Louise Croussett a la gorge serrée lorsqu’elle relate comment la pandémie lui a volé les derniers moments aux côtés de sa mère, en avril dernier.

Le CHSLD d’Huguette a été frappé par une éclosion et la dame de 91 ans a vu son état se détériorer en quelques jours seulement. Elle-même à risque d’attraper le virus, Louise n’a pu passer qu’un court moment aux côtés de celle dont elle a été inséparable toute sa vie.

«Je lui ai tenu la main. J’ai essayé d’avoir un prêtre pour lui donner les derniers sacrements. […] Elle n’a même pas pu avoir ça», dit-elle, la voix brisée.

La douleur ne l’a envahie qu’un mois plus tard, en récupérant ses effets personnels. «J’ai vu que je n’avais pas pu dire adieu comme il faut à ma mère. Elle a dû être incinérée à cause de la COVID, même si ce n’est pas ça qu’elle voulait.»

«Deuil pandémique»

Louise Croussett est loin d’être la seule à ne pas avoir dit au revoir à sa mère comme elle l’aurait voulu.

La professeure de psychologie de l’Université du Québec à Montréal (UQAM) Mélanie Vachon a vite compris que le «deuil pandémique» n’aurait rien de commun avec le deuil d’avant.

«C’est un deuil suspendu. Plusieurs personnes n’ont pas pu être là au moment du décès, mais aussi dans les semaines avant», explique la chercheuse au Réseau québécois de recherche sur les soins palliatifs et de fin de vie.

Depuis avril, la psychologue suit plus d’une trentaine de personnes endeuillées. La plupart n’ont pas pu organiser des rituels à la mesure de leur être cher. «Elles sont encore dans l’attente. Elles ont l’impression que tout ça est irréel», indique-t-elle.

C’est le cas de Claudine Massé.  Sa mère, Réjeanne Valiquette, est morte de façon foudroyante en avril. En quelques jours, la COVID-19 a détruit le poumon droit de la dame de 85 ans. Mme Massé n’a eu que quelques heures pour aller la voir avec son fils, à travers un rideau de plastique.

Les funérailles ont eu lieu quelques semaines plus tard. «On avait le droit à 10 personnes, mais on en a invité seulement trois. C’était juste trop dur ne pas pouvoir se prendre dans nos bras», témoigne-t-elle.

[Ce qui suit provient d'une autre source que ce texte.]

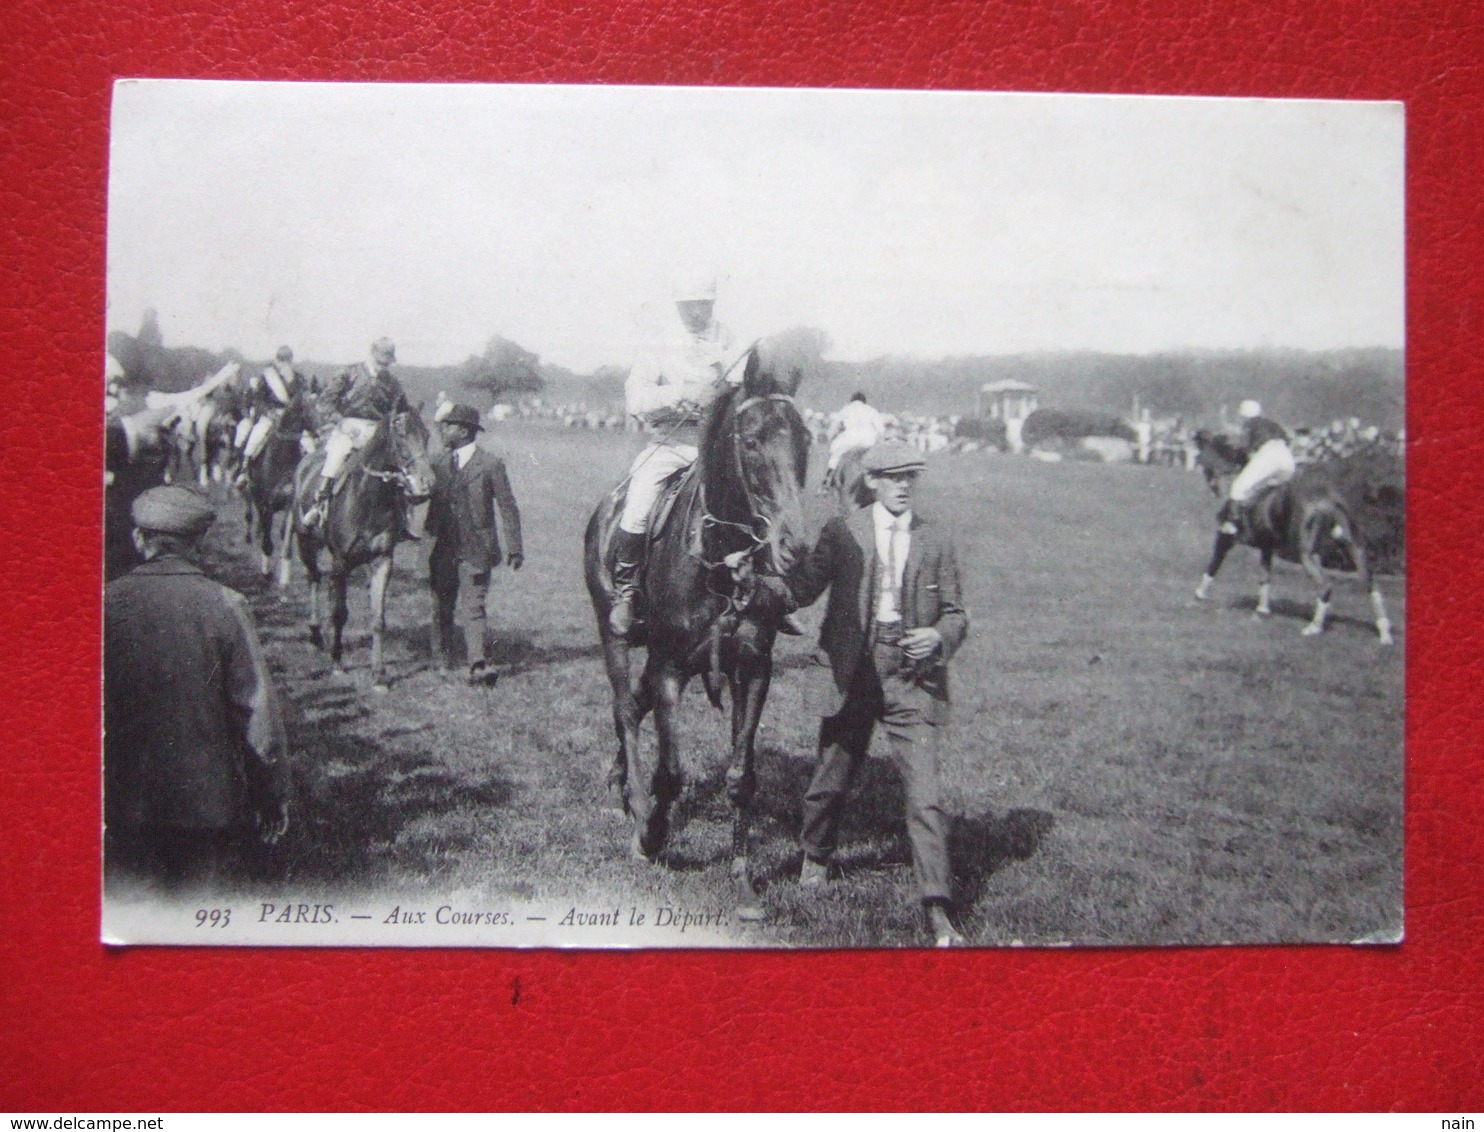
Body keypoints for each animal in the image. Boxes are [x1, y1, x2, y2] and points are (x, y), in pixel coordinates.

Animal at [292, 406, 433, 691]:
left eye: (426, 435)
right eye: (401, 435)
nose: (426, 484)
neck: (368, 499)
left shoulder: (382, 561)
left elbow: (377, 619)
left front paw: (379, 674)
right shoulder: (340, 562)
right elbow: (339, 613)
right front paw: (337, 661)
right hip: (305, 542)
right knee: (313, 578)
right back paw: (315, 632)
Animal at [581, 338, 813, 919]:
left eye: (805, 439)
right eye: (750, 441)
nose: (794, 549)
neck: (719, 560)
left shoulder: (752, 669)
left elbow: (741, 777)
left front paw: (742, 877)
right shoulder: (668, 667)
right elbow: (670, 770)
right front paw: (651, 836)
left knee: (631, 707)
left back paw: (620, 782)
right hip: (614, 634)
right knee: (625, 708)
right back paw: (634, 800)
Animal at [1193, 430, 1389, 646]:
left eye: (1202, 457)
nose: (1211, 484)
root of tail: (1328, 500)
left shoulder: (1225, 539)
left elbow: (1213, 565)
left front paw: (1199, 595)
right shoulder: (1267, 547)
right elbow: (1265, 577)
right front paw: (1262, 610)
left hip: (1305, 554)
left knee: (1325, 586)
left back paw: (1314, 627)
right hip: (1354, 547)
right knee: (1371, 585)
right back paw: (1384, 633)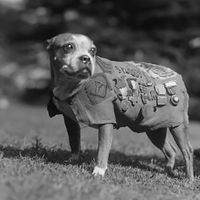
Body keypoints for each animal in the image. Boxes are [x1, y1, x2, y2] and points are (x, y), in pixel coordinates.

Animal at [45, 33, 194, 181]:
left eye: (93, 50)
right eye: (68, 46)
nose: (86, 58)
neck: (72, 85)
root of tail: (177, 75)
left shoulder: (105, 122)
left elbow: (102, 149)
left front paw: (99, 171)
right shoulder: (70, 121)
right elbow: (74, 141)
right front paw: (73, 159)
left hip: (178, 126)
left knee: (187, 150)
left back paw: (189, 178)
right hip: (154, 129)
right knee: (170, 150)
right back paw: (167, 171)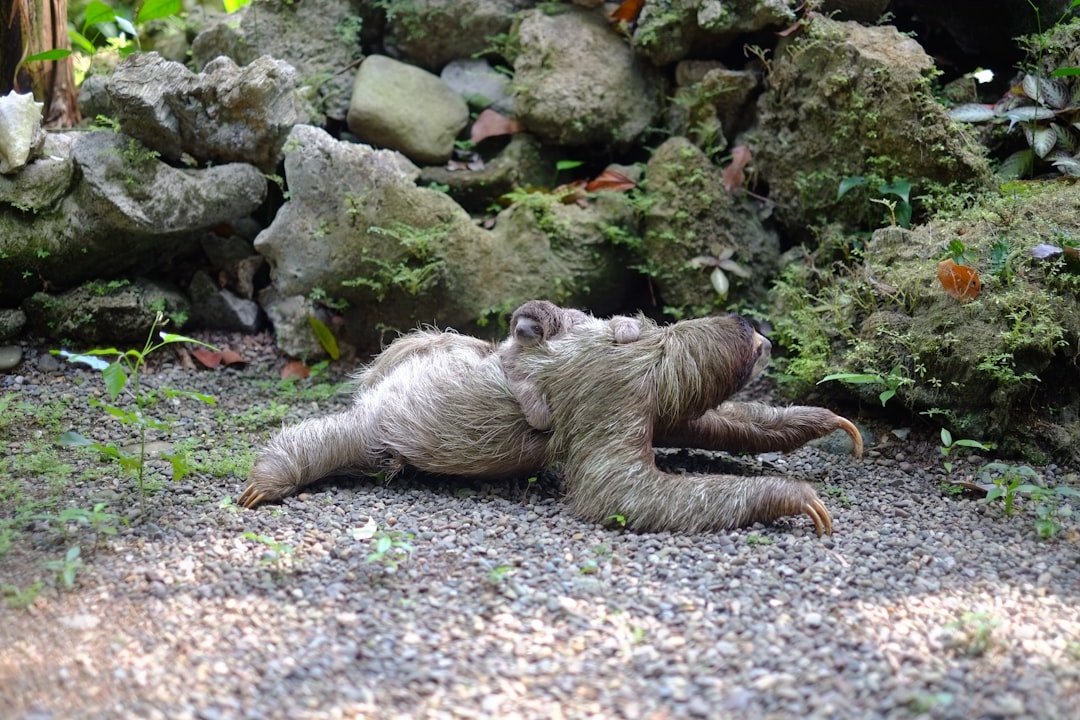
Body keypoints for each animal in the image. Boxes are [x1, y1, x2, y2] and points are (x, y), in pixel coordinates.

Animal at [239, 305, 863, 536]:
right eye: (755, 345)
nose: (767, 340)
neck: (659, 351)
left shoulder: (656, 401)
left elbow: (710, 423)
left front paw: (822, 418)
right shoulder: (618, 392)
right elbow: (620, 489)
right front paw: (791, 495)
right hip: (380, 426)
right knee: (334, 439)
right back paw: (270, 478)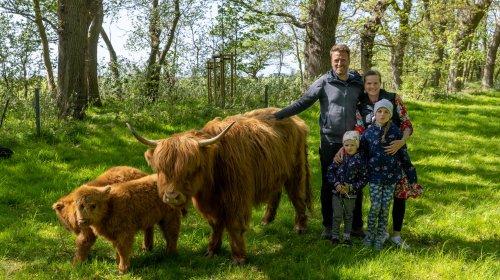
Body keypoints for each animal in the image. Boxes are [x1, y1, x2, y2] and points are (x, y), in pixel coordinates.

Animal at [127, 107, 310, 264]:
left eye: (193, 168)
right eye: (160, 169)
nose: (172, 197)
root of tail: (296, 120)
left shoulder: (237, 199)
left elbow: (234, 226)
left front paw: (239, 258)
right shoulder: (210, 204)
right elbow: (215, 224)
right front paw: (212, 250)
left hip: (296, 170)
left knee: (297, 196)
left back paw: (300, 227)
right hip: (275, 172)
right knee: (275, 192)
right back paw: (266, 220)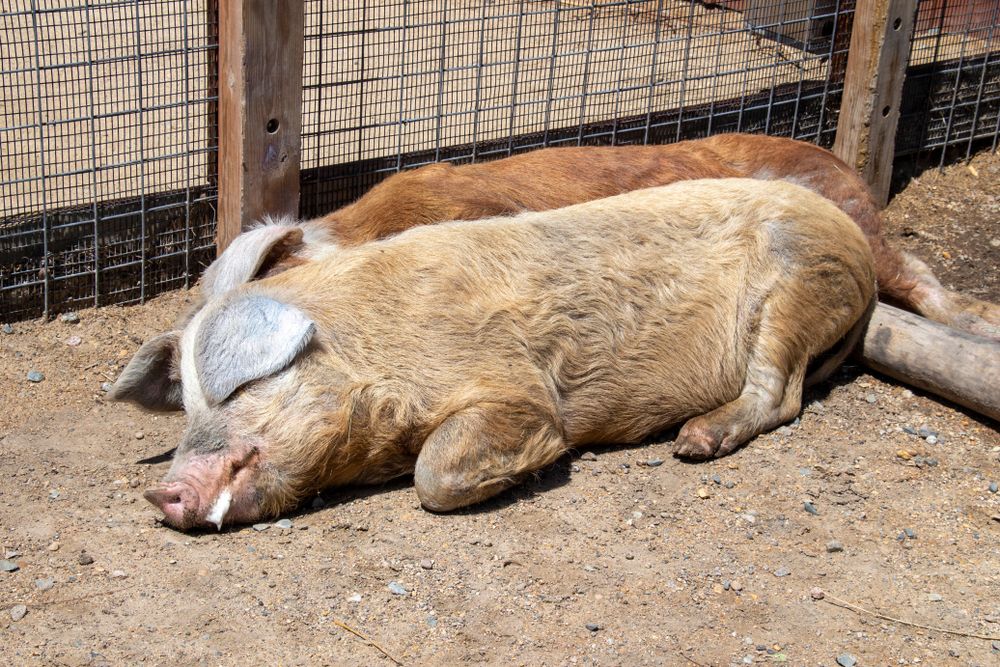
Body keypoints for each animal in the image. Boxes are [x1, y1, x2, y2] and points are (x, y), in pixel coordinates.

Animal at [112, 179, 876, 530]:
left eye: (239, 388)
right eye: (188, 408)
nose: (161, 491)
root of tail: (860, 249)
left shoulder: (514, 386)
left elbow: (435, 474)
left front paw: (524, 471)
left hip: (802, 282)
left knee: (781, 394)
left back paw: (692, 442)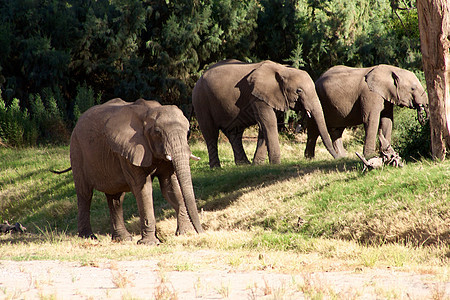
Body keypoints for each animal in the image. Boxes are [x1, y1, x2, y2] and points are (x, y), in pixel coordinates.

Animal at [53, 98, 205, 244]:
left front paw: (185, 233)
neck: (148, 112)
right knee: (85, 194)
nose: (202, 232)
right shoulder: (128, 151)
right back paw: (89, 237)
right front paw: (150, 243)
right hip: (76, 150)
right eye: (157, 132)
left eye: (188, 131)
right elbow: (143, 190)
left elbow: (170, 188)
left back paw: (122, 239)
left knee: (115, 198)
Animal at [192, 57, 340, 168]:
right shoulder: (257, 96)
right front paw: (276, 165)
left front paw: (258, 165)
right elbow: (269, 123)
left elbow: (265, 127)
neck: (283, 69)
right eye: (299, 91)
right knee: (211, 133)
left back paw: (244, 165)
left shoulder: (270, 96)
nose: (338, 157)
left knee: (235, 133)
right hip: (201, 101)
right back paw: (216, 168)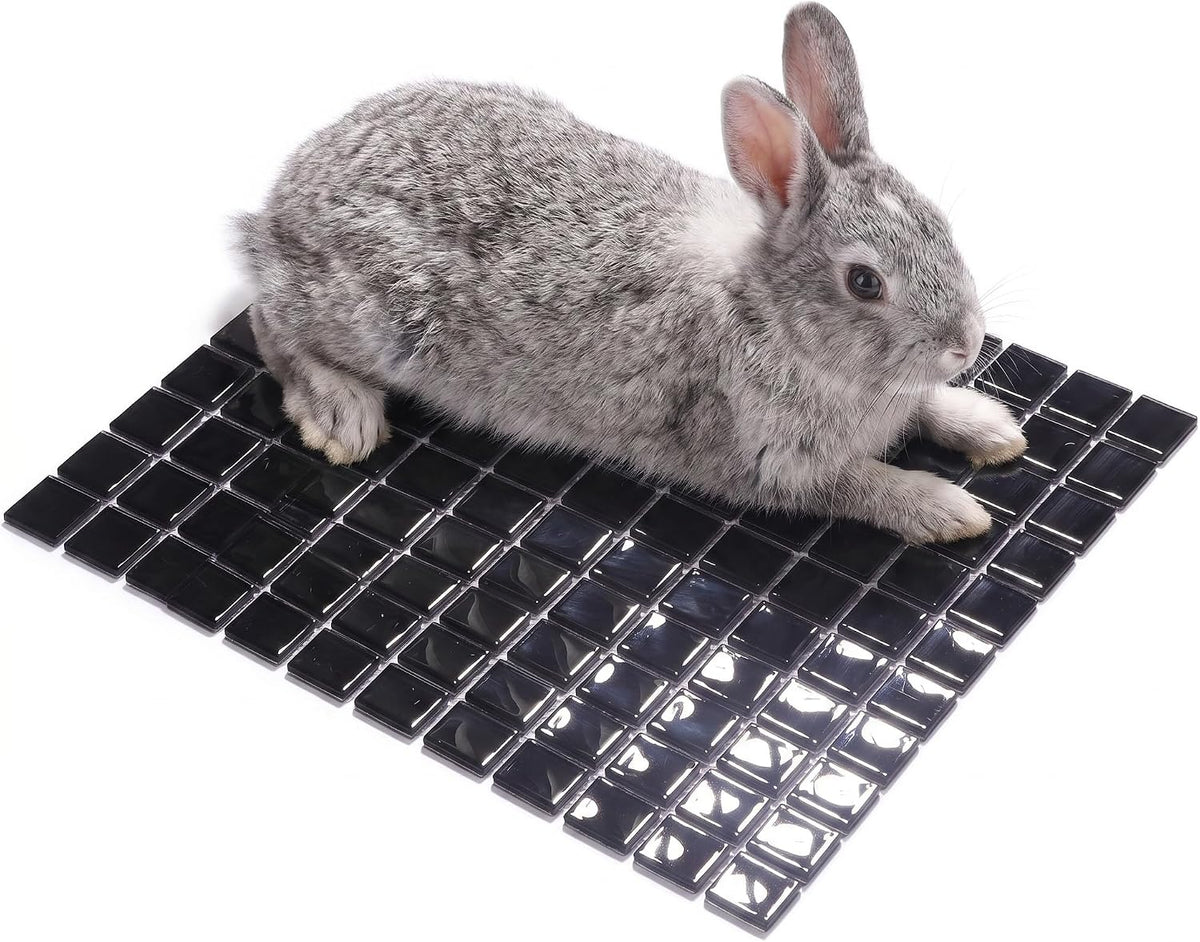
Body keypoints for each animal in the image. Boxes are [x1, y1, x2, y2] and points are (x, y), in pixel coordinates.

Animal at [237, 2, 1026, 545]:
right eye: (865, 283)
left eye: (940, 226)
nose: (967, 343)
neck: (770, 312)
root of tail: (279, 204)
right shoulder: (772, 463)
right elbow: (862, 485)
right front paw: (948, 509)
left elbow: (927, 407)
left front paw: (991, 429)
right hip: (372, 317)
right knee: (270, 323)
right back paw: (342, 414)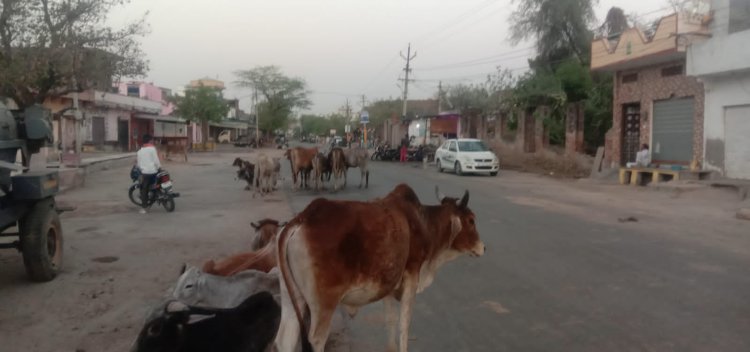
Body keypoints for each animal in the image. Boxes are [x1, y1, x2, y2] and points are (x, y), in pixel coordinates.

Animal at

C’est pour cette raison que Louise Croussett a repoussé les funérailles de sa mère autant qu’elle a pu. Elle a attendu jusqu’en août, 25 personnes pouvaient alors assister à la cérémonie, mais toujours sans «s’embrasser, ni se coller».

«C’est un deuil cruel. C’est un deuil qui ne finit plus de finir, parce qu’on est toujours en pandémie. On est toujours confinés.» -Claudine Massé, fille de Réjeanne Valiquette, morte de la COVID-19 le 17 avril 2020

Des morts banalisées

Avec plus de 10 000 morts de la COVID-19 au Québec, des décès rapportés chaque jour, il y a une certaine banalisation du deuil, selon Mme Vachon.

«C’est devenu presque normal d’avoir un proche mort de la COVID-19. […] C’est d’autant plus souffrant pour les personnes endeuillées. Les décès sont devenus un chiffre banal», déplore-t-elle.

Pour rendre hommage à leurs proches, les familles endeuillées ressentent le besoin de se réunir. «On a besoin de parler. On a le cœur gros», témoigne Louise Croussett.

Quant à elle, Claudine Massé souhaite que des monuments soient érigés dans chaque région du Québec, justement pour que les familles aient un lieu pour se réunir et rendre hommage à leurs proches.

«Ce sont plus de 10 000 personnes humaines qui ont une histoire, une vie. Elles avaient encore des mois, voire des années à vivre. La COVID-19 les a fauchées.»